Thursday, 18 August 2022

A Cure For Your Insanity Part 1: East Across Ontario


Due to financial constraints and various responsibilities I'd almost talked myself out of going to visit an old friend (we've known each other since he was 13) at his 50th birthday party last weekend, but I'm so glad I didn't.  Seeing the old faces and catching up was brilliant, but so was the chance to be out in the wind for days on my bike.  Sometimes it takes stepping away from your place in the world to gain the perspective you need to better understand it.

I left on a Friday morning as the sun beat down and temperatures started to rise.  I'd intended to take the Kawasaki but it picked up a flat last week and replacement tire isn't in yet so I turned to the trusty nearly 20 year old/84k Triumph Tiger to take me away.  Following standard GTA avoidance protocols I headed east instead of south to the crowded and manic highways of Toronto, which Google Maps always prompts me towards (getting there five minutes sooner is much more important than your mental health!).  Other than a traffic light in Centre Wellington not seeing me waiting (they're quick to road-tax me but slow to recognize motorcycles as a vehicle - I ended up putting the kickstand down and running over to the pedestrian button to change the light), it was clear sailing out of my increasingly crowded and poorly infrastructured home county.

Riding into the rising sun I made good time until I hit Newmarket, which was all poorly timed traffic lights and frantic citiots rushing to get one car ahead.  I was going to stop for a coffee but nothing presented itself in the strip-mall cookie-cutter desert of GTA expansion and rather than grate on about wearing masks all the time I preferred to just avoid the masses, so I pressed on out the other side and back into the country, except the country is now plastered with gravel trucks grumbling in and out of construction sites to build more housing for the ever expanding Greater Toronto Area.

Dataset records

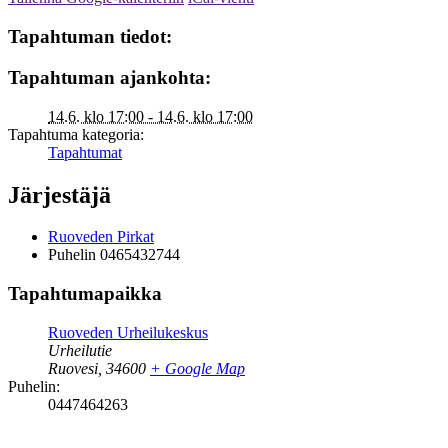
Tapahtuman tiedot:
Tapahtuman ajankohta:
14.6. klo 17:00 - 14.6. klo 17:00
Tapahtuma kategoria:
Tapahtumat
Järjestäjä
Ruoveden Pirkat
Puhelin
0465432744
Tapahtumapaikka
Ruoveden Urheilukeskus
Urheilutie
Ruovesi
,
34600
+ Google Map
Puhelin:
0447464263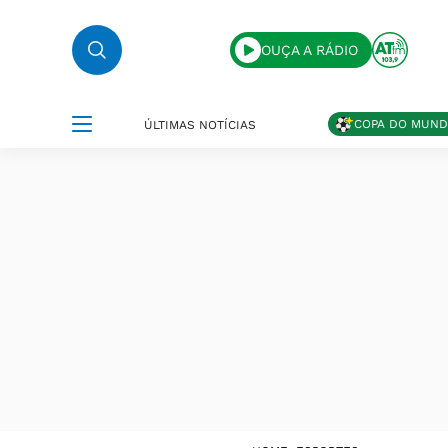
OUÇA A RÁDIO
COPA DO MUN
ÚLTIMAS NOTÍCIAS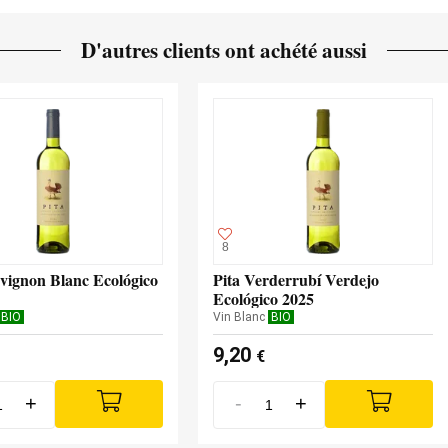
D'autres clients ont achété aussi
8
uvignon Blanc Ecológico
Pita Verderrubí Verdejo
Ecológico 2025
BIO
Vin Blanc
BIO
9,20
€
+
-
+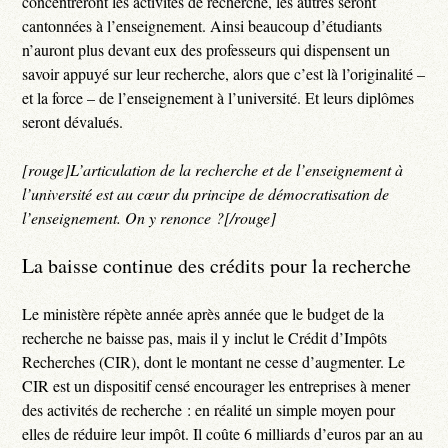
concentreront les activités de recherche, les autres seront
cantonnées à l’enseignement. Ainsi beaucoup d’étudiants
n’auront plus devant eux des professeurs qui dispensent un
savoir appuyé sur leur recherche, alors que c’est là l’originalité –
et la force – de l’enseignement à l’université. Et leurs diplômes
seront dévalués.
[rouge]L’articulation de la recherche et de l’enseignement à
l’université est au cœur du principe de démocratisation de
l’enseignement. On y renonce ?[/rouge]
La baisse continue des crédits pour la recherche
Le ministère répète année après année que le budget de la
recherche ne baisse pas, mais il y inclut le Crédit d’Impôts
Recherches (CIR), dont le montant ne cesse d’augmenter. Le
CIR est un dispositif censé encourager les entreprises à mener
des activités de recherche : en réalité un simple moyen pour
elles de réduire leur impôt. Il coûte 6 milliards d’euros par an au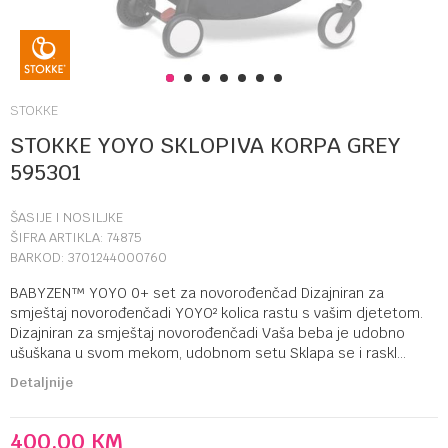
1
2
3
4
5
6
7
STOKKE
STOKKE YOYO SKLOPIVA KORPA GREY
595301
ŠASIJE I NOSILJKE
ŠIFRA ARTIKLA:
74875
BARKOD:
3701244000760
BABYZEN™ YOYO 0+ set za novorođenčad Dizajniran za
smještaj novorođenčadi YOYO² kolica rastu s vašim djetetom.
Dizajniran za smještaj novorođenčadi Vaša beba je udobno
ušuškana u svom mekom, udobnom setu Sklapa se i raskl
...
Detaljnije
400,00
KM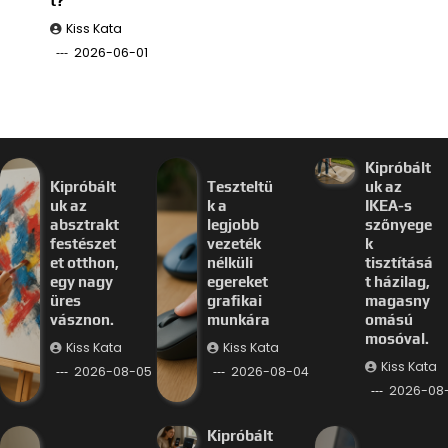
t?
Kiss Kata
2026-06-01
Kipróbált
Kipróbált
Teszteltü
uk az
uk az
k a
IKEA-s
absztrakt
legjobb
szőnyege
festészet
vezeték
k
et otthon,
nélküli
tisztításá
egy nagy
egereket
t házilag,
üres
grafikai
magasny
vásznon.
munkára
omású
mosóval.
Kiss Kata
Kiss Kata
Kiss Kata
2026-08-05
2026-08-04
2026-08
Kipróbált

==

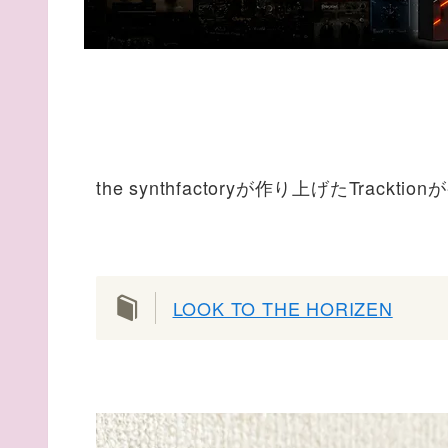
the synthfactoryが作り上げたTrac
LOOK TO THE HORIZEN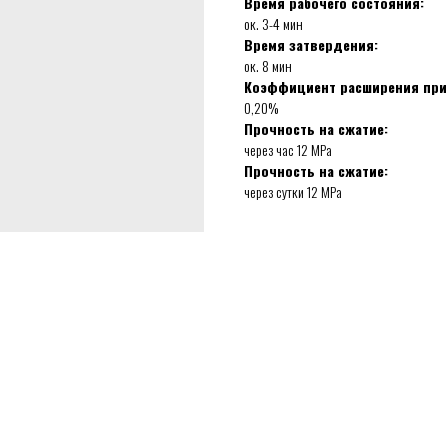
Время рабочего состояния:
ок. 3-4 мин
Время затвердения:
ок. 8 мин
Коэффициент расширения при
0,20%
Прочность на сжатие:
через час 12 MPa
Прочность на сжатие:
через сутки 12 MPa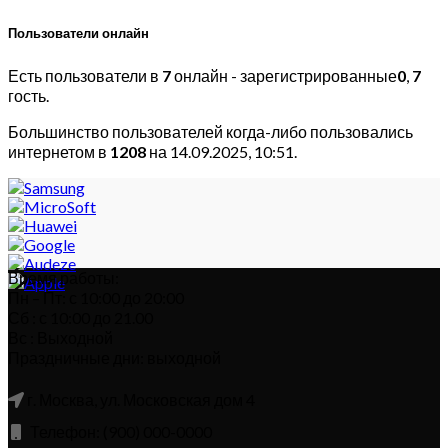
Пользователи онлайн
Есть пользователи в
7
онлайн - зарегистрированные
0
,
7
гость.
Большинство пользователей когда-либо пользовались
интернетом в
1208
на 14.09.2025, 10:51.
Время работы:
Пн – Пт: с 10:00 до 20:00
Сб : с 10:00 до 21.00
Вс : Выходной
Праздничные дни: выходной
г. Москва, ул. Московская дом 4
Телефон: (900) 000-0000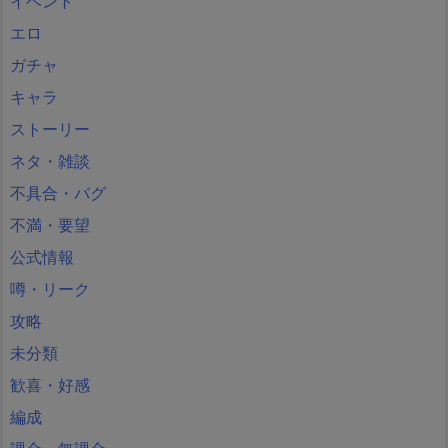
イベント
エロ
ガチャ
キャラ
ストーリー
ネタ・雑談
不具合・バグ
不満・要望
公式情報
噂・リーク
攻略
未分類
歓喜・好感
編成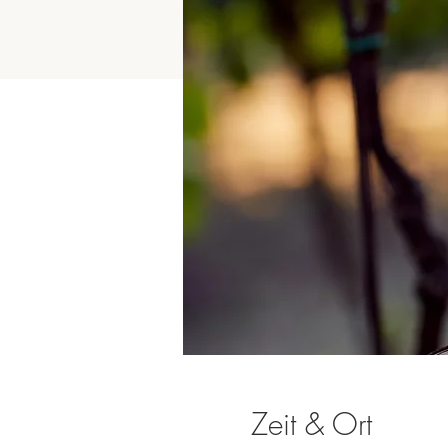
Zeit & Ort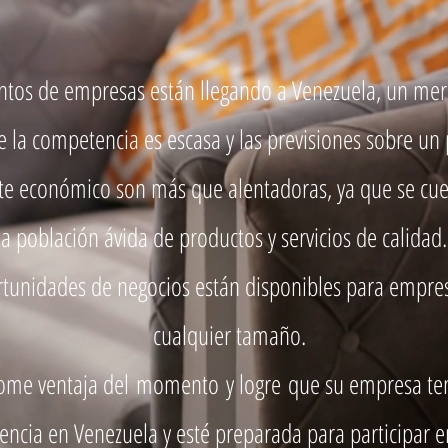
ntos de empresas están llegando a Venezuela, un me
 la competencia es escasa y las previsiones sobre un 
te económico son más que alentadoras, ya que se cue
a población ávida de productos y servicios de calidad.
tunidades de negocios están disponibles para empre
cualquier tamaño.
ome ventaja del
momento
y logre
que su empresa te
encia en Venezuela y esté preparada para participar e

...

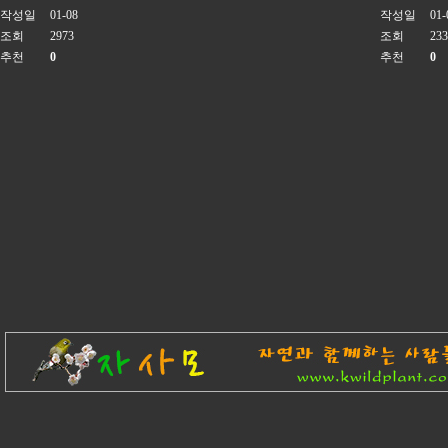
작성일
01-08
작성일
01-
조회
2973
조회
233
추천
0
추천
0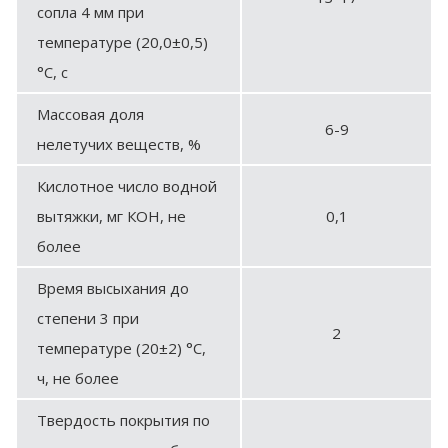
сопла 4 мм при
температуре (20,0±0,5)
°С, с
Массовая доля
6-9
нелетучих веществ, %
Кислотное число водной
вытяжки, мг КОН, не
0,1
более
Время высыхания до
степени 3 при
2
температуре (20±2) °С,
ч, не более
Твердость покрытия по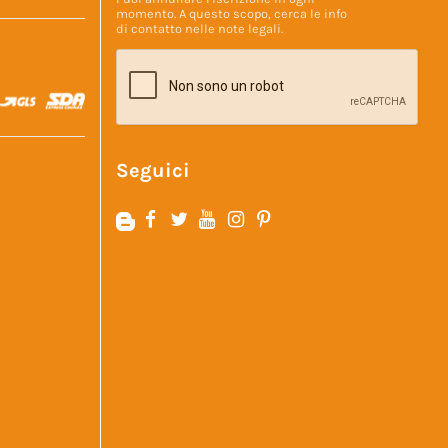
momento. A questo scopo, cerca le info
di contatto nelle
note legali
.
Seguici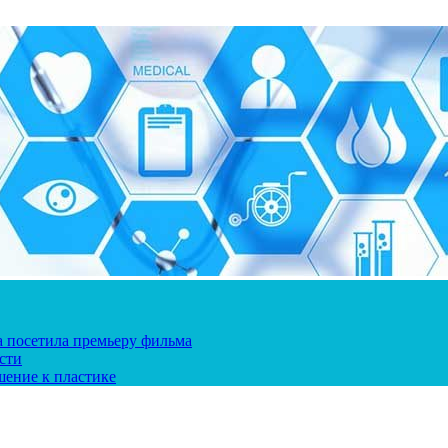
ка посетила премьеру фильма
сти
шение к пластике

Tasks and exercises
**a.** Could you write out the stretch of the Ontario ride post from "Due to financial" through "better understand it." again, changing "brilliant" to "wonderful"?
**b.** In the Ontario ride post, why did the writer take the Triumph Tiger instead of the Kawasaki?

Results for each task
**a.**
Due to financial constraints and various responsibilities I'd almost talked myself out of going to visit an old friend (we've known each other since he was 13) at his 50th birthday party last weekend, but I'm so glad I didn't.  Seeing the old faces and catching up was wonderful, but so was the chance to be out in the wind for days on my bike.  Sometimes it takes stepping away from your place in the world to gain the perspective you need to better understand it.

**b.** The Kawasaki had gotten a flat the week before, and its replacement tire hadn't arrived yet. So the writer rode the nearly 20-year-old Triumph Tiger instead.